I am creating fluctuation diagrams in ggplot2 using geom_tile
, and would like to add a legend for size. I am at a loss as to how to do so. Here is a MWE:
library(dplyr)
library(ggplot2)
# create data frame of total number of passengers in each Sex-Age group
df <- data.frame(Titanic) %>% group_by(Sex, Age) %>%
summarise (freq = sum(Freq))
# calculate the lengths of the sides of the tiles so the largest has
# area = 1 and the others are smaller proportional to frequency
df$tileside <- sqrt(df$freq / max(df$freq))
df
## Source: local data frame [4 x 4]
## Groups: Sex [?]
##
## Sex Age freq tileside
## (fctr) (fctr) (dbl) (dbl)
## 1 Male Child 64 0.1959396
## 2 Male Adult 1667 1.0000000
## 3 Female Child 45 0.1643003
## 4 Female Adult 425 0.5049248
# using geom_tile, no size legend
ggplot(df, aes(x = Sex, y = Age,
height = tileside, width = tileside)) +
geom_tile() + coord_fixed (ratio = 1)
I should mention that one alternative would be to use geom_point instead of geom_tile (see this post: https://stats.stackexchange.com/questions/56322/graph-for-relationship-between-two-ordinal-variables/56357#56357)

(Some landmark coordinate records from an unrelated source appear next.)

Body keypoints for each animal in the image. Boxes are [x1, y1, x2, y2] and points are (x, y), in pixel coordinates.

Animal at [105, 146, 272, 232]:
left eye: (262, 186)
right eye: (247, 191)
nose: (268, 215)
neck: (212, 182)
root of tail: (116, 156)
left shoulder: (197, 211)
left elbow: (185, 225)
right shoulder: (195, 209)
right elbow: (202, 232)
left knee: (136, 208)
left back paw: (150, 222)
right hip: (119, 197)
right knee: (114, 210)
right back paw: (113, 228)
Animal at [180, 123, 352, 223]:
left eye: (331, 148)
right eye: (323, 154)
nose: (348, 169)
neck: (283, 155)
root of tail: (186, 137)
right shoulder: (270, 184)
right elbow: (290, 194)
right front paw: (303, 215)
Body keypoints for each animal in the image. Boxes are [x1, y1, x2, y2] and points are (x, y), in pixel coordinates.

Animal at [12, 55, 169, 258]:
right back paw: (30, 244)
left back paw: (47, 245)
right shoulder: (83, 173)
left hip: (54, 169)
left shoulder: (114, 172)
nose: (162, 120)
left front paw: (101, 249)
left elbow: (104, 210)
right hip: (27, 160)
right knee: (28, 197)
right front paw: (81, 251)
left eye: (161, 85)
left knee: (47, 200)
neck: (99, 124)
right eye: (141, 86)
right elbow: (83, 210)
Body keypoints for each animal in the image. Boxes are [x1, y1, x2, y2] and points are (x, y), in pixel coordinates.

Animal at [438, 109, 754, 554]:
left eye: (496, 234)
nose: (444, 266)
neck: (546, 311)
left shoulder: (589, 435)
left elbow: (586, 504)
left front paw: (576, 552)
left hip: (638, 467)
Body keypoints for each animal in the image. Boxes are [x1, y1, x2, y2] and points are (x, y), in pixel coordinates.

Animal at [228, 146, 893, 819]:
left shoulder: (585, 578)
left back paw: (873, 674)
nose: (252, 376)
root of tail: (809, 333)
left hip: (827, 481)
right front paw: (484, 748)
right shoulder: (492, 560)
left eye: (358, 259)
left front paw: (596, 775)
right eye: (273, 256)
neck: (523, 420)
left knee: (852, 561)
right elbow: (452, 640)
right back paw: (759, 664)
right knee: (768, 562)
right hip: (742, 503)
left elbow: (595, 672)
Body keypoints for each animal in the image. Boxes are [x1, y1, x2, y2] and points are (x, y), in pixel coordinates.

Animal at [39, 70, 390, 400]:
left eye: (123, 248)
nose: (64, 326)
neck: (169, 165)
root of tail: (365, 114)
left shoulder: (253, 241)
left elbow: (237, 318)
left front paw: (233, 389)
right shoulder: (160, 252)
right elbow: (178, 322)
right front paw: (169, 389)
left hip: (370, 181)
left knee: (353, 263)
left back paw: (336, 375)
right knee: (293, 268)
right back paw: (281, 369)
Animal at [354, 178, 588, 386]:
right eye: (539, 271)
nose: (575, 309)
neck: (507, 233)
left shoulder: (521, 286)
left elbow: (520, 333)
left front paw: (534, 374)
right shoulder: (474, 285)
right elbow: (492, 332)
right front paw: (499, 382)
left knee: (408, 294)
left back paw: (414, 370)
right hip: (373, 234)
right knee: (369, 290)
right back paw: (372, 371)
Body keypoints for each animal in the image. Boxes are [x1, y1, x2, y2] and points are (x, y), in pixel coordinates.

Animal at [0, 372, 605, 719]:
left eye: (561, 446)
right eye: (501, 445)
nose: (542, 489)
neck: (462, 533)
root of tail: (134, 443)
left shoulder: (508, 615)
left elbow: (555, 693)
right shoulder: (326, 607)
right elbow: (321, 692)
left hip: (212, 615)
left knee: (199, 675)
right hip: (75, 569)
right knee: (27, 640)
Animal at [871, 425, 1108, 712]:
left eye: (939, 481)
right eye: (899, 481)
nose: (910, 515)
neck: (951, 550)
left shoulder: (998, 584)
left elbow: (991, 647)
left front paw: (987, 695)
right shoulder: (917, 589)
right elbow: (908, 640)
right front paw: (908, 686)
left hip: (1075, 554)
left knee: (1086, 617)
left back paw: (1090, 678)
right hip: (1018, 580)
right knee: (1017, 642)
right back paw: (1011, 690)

Here is a MWE of this approach:
ggplot(df, aes(x = Sex, y = Age, size = freq)) +
geom_point(shape = 15) + coord_fixed (ratio = 1)
The problem is that the squares are too small, and if I rescale them, with scale_size(), I lose the most important feature of the fluctation diagram–that the area of the squares is proportional to frequency. (I’m not sure if this condition is met even without rescaling – it’s hard to tell how the area is calculated).
Many thanks for your help.